The records START
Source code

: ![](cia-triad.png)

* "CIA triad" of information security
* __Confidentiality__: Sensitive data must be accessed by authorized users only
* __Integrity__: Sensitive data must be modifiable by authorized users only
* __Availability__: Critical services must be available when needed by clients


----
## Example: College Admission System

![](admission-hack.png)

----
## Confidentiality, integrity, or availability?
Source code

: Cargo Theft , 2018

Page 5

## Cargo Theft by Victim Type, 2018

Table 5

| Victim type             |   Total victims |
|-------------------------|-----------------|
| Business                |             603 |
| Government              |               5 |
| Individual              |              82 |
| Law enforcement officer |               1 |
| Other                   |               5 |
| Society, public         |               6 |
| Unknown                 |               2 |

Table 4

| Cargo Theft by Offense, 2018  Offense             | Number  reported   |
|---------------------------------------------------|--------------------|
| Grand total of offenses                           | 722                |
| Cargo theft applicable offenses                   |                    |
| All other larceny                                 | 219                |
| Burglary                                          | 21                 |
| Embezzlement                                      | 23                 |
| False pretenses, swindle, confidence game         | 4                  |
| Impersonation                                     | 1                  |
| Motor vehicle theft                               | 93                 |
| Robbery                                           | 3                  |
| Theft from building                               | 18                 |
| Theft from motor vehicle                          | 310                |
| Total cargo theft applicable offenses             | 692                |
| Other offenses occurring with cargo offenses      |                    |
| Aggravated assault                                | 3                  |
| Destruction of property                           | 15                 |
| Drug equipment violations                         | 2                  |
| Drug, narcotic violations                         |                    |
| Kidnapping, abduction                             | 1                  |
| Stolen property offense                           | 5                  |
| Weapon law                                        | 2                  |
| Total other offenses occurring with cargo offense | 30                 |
The records END
Aim of the task: Beginning at the line that contains "Motor vehicle theft", give again every line down to the end of the material, exactly as written, and stop there.

Written answer:
| Motor vehicle theft                               | 93                 |
| Robbery                                           | 3                  |
| Theft from building                               | 18                 |
| Theft from motor vehicle                          | 310                |
| Total cargo theft applicable offenses             | 692                |
| Other offenses occurring with cargo offenses      |                    |
| Aggravated assault                                | 3                  |
| Destruction of property                           | 15                 |
| Drug equipment violations                         | 2                  |
| Drug, narcotic violations                         |                    |
| Kidnapping, abduction                             | 1                  |
| Stolen property offense                           | 5                  |
| Weapon law                                        | 2                  |
| Total other offenses occurring with cargo offense | 30                 |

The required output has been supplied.